Several commenters discussed the challenges and inconsistencies surrounding surrogate pairs in different programming languages and operating systems. One commenter highlighted the complexity arising from UTF-16's variable-width encoding, where supplementary characters require two code units (a surrogate pair), causing issues if systems aren't correctly handling them as a single entity. They pointed out how this contrasts with UTF-8, which uses a variable-length encoding where characters can occupy 1 to 4 bytes. This difference often leads to confusion and bugs, especially when transferring data between systems or using libraries that don't fully support UTF-16.
Another user discussed the specific problem of filenames on Windows, noting how NTFS technically does support these supplementary characters. However, the Win32 API layer often fails to handle them correctly, leading to the inability to access or manipulate files with such names. This commenter offered a workaround involving using the "\?\" prefix, effectively bypassing the problematic Win32 API and directly accessing the lower-level NTFS functionality.

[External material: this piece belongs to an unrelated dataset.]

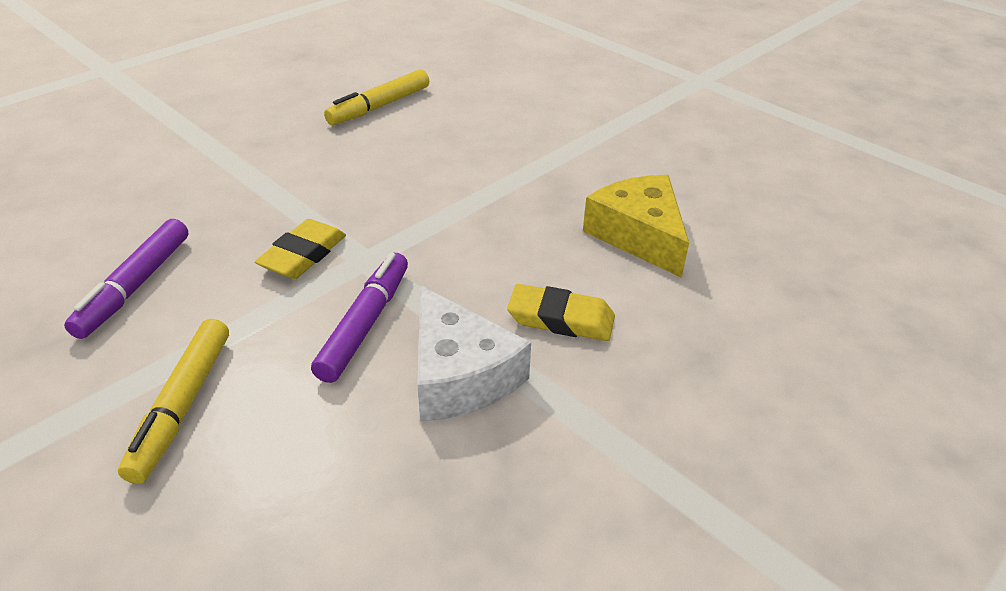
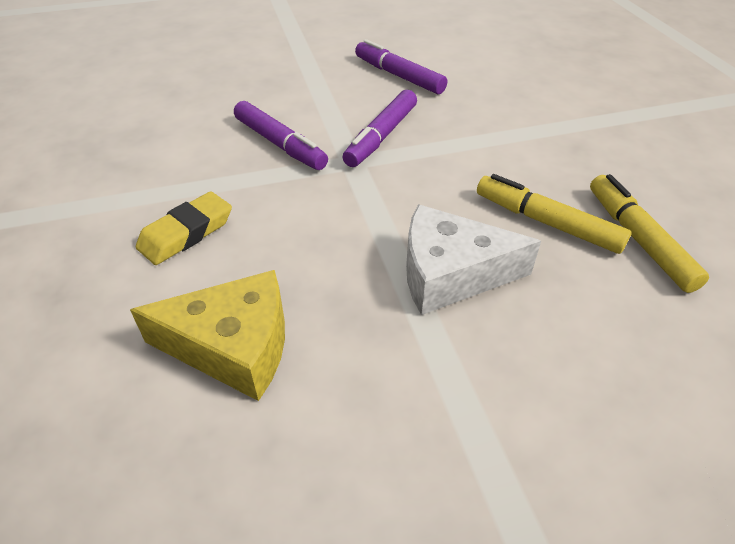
camera: 120 degrees right, 5 degrees up
yellow marker [118,319,229,484] -> yellow marker moved to [477,174,632,254]
yellow eraser [255,219,346,279] -> purple marker [342,90,417,167]
white cheese [417,285,531,422] -> white cheese moved to [406,204,541,315]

They further explained that using
std::filesystem::path::native()
might be more portable than manually adding the prefix.A separate commenter highlighted the overall complexity of character encoding and the difficulties many programmers face in fully grasping it. They pointed to the numerous related challenges that arise, such as combining characters, grapheme clusters, and the nuances of different Unicode normalization forms. They emphasized that even seasoned developers can struggle with these concepts.
One commenter recounted their personal experience dealing with similar filename encoding issues on Windows with Chinese characters. They described the frustration of files being inaccessible due to encoding mismatches and the lack of clear error messages.

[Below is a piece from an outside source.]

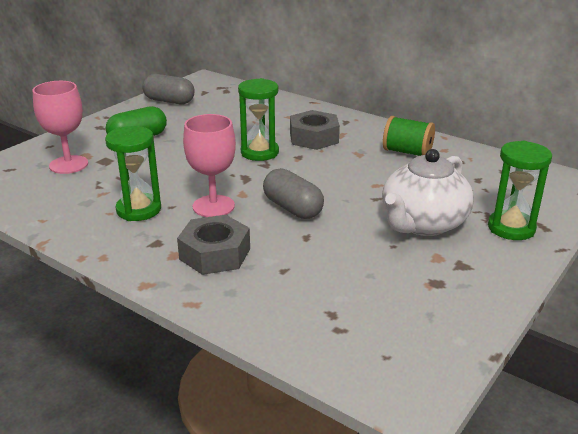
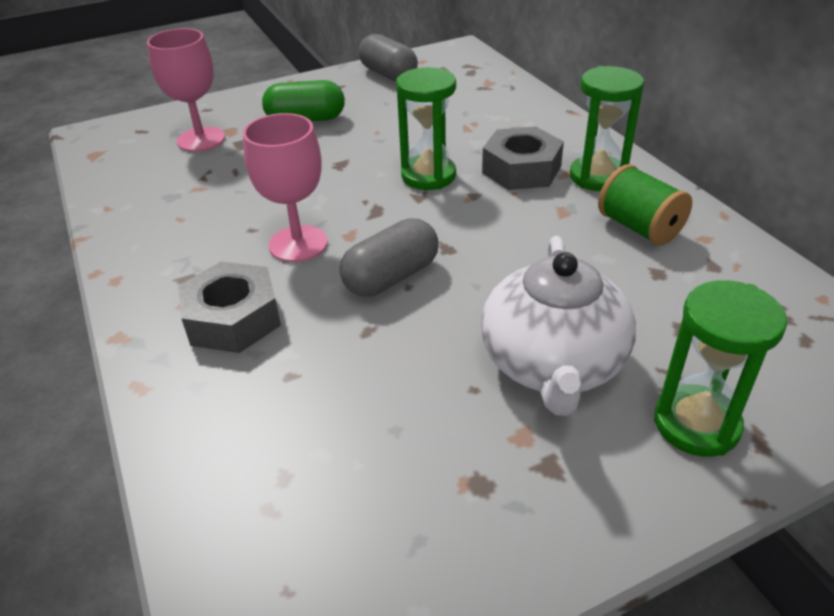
camera: 30 degrees right, 10 degrees up
green hourglass [105,126,161,221] -> green hourglass moved to [570,66,644,191]
grey capsule [263,168,324,219] -> grey capsule turned 60 degrees clockwise [339,218,439,297]
white teapot [382,149,474,236] -> white teapot turned 60 degrees counterclockwise [481,236,636,416]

Some comments delved into the technical details of UTF-16 and how surrogate pairs function. One user clarified that supplementary characters are encoded as a "high surrogate" followed by a "low surrogate," and how these pairs form a single code point representing characters beyond the Basic Multilingual Plane (BMP).
Finally, a commenter touched upon the historical context, suggesting that the limitations in the Win32 API's handling of surrogate pairs are likely due to its age, predating the widespread adoption and understanding of supplementary characters. They speculated that updating the API would be a significant undertaking with potential compatibility issues.
In summary, the comments on the Hacker News post explored the technical intricacies of surrogate pairs, their implications for Windows filenames, the inconsistencies across different systems and programming languages, and the overall challenges developers face when dealing with Unicode characters. Several comments offered practical advice and workarounds for handling these issues, while others provided valuable context and personal anecdotes.